(What is being asked):
Set down all of the data that follows, keeping every character.
*** Input data ***
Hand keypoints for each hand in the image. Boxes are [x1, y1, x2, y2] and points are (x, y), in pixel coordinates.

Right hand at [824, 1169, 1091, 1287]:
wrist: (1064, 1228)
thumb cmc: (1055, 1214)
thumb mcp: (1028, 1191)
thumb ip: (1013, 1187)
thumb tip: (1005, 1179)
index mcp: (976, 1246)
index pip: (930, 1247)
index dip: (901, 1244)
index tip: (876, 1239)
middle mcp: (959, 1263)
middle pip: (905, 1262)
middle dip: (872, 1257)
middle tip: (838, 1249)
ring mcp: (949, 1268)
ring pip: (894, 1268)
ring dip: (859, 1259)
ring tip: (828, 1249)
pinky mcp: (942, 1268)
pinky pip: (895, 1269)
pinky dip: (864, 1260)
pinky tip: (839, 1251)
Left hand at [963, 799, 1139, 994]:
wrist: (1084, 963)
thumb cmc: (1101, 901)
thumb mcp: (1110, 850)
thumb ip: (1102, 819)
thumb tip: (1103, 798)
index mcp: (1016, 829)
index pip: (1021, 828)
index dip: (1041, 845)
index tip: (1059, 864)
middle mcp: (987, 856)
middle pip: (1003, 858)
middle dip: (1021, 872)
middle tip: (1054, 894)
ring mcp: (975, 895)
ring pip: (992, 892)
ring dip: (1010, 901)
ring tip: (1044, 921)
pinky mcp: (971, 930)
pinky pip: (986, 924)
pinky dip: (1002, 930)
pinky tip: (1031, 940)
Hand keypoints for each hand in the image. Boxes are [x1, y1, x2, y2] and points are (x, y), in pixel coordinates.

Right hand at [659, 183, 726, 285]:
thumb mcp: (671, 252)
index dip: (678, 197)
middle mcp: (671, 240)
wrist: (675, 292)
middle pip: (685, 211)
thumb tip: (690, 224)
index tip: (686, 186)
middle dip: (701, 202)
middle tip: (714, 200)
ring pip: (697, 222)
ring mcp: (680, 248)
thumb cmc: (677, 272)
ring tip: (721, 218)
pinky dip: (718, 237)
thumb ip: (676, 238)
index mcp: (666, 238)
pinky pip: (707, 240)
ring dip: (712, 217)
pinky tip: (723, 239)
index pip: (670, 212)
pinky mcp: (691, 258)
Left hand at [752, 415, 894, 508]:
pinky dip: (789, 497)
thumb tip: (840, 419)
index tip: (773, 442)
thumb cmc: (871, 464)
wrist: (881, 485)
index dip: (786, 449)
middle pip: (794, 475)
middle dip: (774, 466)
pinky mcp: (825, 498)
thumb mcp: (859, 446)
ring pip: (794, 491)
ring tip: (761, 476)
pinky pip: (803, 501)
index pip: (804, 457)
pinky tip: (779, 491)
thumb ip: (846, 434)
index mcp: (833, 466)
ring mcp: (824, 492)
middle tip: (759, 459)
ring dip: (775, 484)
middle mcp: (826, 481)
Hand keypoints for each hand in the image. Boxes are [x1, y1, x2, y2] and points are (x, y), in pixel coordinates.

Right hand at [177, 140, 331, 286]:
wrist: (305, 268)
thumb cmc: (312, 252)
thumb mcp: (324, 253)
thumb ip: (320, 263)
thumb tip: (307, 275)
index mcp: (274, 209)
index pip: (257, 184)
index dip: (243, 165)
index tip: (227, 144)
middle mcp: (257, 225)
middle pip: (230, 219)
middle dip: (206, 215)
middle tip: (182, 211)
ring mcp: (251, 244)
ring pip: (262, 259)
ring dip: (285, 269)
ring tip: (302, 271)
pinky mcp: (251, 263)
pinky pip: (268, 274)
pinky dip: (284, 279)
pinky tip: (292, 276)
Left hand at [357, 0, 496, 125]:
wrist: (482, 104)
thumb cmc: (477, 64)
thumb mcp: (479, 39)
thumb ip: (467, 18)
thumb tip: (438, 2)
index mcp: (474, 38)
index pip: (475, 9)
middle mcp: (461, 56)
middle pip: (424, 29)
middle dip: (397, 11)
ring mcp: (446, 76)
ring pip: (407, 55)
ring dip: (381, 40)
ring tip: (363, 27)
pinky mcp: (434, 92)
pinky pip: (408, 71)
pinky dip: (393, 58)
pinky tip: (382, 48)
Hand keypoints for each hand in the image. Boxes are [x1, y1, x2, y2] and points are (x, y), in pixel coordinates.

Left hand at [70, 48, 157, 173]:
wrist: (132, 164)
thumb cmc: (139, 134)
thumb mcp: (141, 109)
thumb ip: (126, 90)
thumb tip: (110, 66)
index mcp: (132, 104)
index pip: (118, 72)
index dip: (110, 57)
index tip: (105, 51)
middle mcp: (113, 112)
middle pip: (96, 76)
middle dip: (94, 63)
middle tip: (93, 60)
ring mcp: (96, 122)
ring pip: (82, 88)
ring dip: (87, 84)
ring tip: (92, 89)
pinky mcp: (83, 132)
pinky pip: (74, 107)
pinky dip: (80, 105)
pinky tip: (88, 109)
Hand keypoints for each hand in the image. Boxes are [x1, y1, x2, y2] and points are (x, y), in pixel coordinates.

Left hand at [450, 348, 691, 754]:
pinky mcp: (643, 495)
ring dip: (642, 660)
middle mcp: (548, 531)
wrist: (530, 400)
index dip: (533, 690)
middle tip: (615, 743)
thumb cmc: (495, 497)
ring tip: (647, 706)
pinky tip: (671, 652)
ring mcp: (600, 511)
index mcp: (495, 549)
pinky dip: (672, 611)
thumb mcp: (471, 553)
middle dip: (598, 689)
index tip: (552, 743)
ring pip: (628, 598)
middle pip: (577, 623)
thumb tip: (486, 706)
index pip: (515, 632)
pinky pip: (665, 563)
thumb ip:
*** End of Input data ***
(Solved problem):
Hand keypoints for each hand in the image. Boxes are [x1, y1, x2, y2] and points are (x, y), in pixel coordinates.

Right hand at [824, 1169, 1091, 1287]:
wrist: (1064, 1228)
thumb cmc: (1055, 1214)
thumb mcp: (1028, 1191)
thumb ip: (1013, 1187)
thumb tip: (1005, 1179)
index mcp: (976, 1246)
index pip: (930, 1247)
index dip: (901, 1244)
index tip: (876, 1239)
middle mcp: (959, 1263)
middle pip: (905, 1262)
middle dip: (872, 1257)
middle tip: (838, 1249)
ring mcp: (949, 1268)
ring pip: (894, 1268)
ring dip: (859, 1259)
ring tip: (828, 1249)
pinky mcp: (942, 1268)
pinky pip: (895, 1269)
pinky dip: (864, 1260)
pinky tip: (839, 1251)
Left hand at [963, 799, 1139, 994]:
wrist: (1084, 963)
thumb cmc: (1101, 901)
thumb mcp: (1110, 850)
thumb ip: (1102, 819)
thumb tip: (1103, 798)
index mcp: (1016, 829)
index pip: (1021, 828)
index dip: (1041, 845)
index tip: (1059, 864)
middle mcp: (987, 856)
middle pip: (1003, 858)
middle dip: (1021, 872)
middle tip: (1054, 894)
ring mcp: (975, 895)
ring pip: (992, 892)
ring dip: (1010, 901)
ring tip: (1044, 921)
pinky mcp: (971, 930)
pinky pip: (986, 924)
pinky dip: (1002, 930)
pinky tip: (1031, 940)
Hand keypoints for each hand in the image. Boxes are [x1, y1, x2, y2] and points are (x, y), in pixel coordinates.

Right hand at [659, 183, 726, 285]:
thumb mcp: (671, 252)
index dip: (678, 197)
middle mcp: (671, 240)
wrist: (675, 292)
middle pip: (685, 211)
thumb tip: (690, 224)
index tip: (686, 186)
middle dip: (701, 202)
middle tip: (714, 200)
ring pip: (697, 222)
ring mcp: (680, 248)
thumb cmc: (677, 272)
ring tip: (721, 218)
pinky dip: (718, 237)
thumb ip: (676, 238)
index mcp: (666, 238)
pinky pip: (707, 240)
ring dip: (712, 217)
pinky tip: (723, 239)
index pip: (670, 212)
pinky mcp: (691, 258)
Left hand at [752, 415, 894, 508]:
pinky dip: (789, 497)
thumb tip: (840, 419)
index tip: (773, 442)
thumb cmc: (871, 464)
wrist: (881, 485)
index dip: (786, 449)
middle pip: (794, 475)
middle dip: (774, 466)
pinky mcp: (825, 498)
thumb mcp: (859, 446)
ring pip: (794, 491)
ring tip: (761, 476)
pinky pip: (803, 501)
index pip: (804, 457)
pinky tip: (779, 491)
thumb ip: (846, 434)
index mcp: (833, 466)
ring mcp: (824, 492)
middle tip: (759, 459)
ring dip: (775, 484)
middle mcp: (826, 481)
Hand keypoints for each hand in the image. Boxes are [x1, y1, x2, y2] and points are (x, y), in pixel coordinates.

Right hand at [177, 140, 331, 286]:
wrist: (305, 268)
thumb cmc: (312, 252)
thumb mcp: (324, 253)
thumb ip: (320, 263)
thumb tip: (307, 275)
index mcp: (274, 209)
index pip: (257, 184)
index dip: (243, 165)
index tip: (227, 144)
middle mcp: (257, 225)
middle pip: (230, 219)
middle dip: (206, 215)
middle tip: (182, 211)
ring mcp: (251, 244)
ring pip: (262, 259)
ring dip: (285, 269)
ring tip: (302, 271)
pinky mcp: (251, 263)
pinky pip: (268, 274)
pinky dip: (284, 279)
pinky tip: (292, 276)
Left hand at [357, 0, 496, 125]:
wrist: (482, 104)
thumb cmc: (477, 64)
thumb mcp: (479, 39)
thumb ip: (467, 18)
thumb tip: (438, 2)
index mcp: (474, 38)
index pip: (475, 9)
middle mcp: (461, 56)
middle pip: (424, 29)
middle dip: (397, 11)
ring mcp: (446, 76)
ring pip: (407, 55)
ring dip: (381, 40)
ring tip: (363, 27)
pinky mcp: (434, 92)
pinky pip: (408, 71)
pinky dip: (393, 58)
pinky tip: (382, 48)
Hand keypoints for each hand in the image. Boxes are [x1, y1, x2, y2] and points are (x, y), in pixel coordinates.

Left hand at [70, 48, 157, 173]:
wrist: (132, 164)
thumb cmc: (139, 134)
thumb mcp: (141, 109)
thumb ip: (126, 90)
thumb tip: (110, 66)
index mcp: (132, 104)
index pip: (118, 72)
index dip: (110, 57)
index tip: (105, 51)
middle mcp: (113, 112)
middle pip: (96, 76)
middle dip: (94, 63)
middle tip: (93, 60)
ring mcp: (96, 122)
ring pip: (82, 88)
ring dip: (87, 84)
ring tip: (92, 89)
pinky mcp: (83, 132)
pinky pip: (74, 107)
pinky dip: (80, 105)
pinky tip: (88, 109)
Hand keypoints for each hand in the image. Boxes are [x1, y1, x2, y2] and points are (x, y), in pixel coordinates.

Left hand at [450, 348, 691, 754]:
pinky mcp: (643, 495)
ring dip: (642, 660)
middle mcp: (548, 531)
wrist: (530, 400)
index dip: (533, 690)
middle tip: (615, 743)
thumb cmc: (495, 497)
ring tip: (647, 706)
pinky tip: (671, 652)
ring mcp: (600, 511)
index mcp: (495, 549)
pinky dip: (672, 611)
thumb mcp: (471, 553)
middle dip: (598, 689)
index tip: (552, 743)
ring pip: (628, 598)
middle pip: (577, 623)
thumb tip: (486, 706)
index pip: (515, 632)
pinky pip: (665, 563)
thumb ip:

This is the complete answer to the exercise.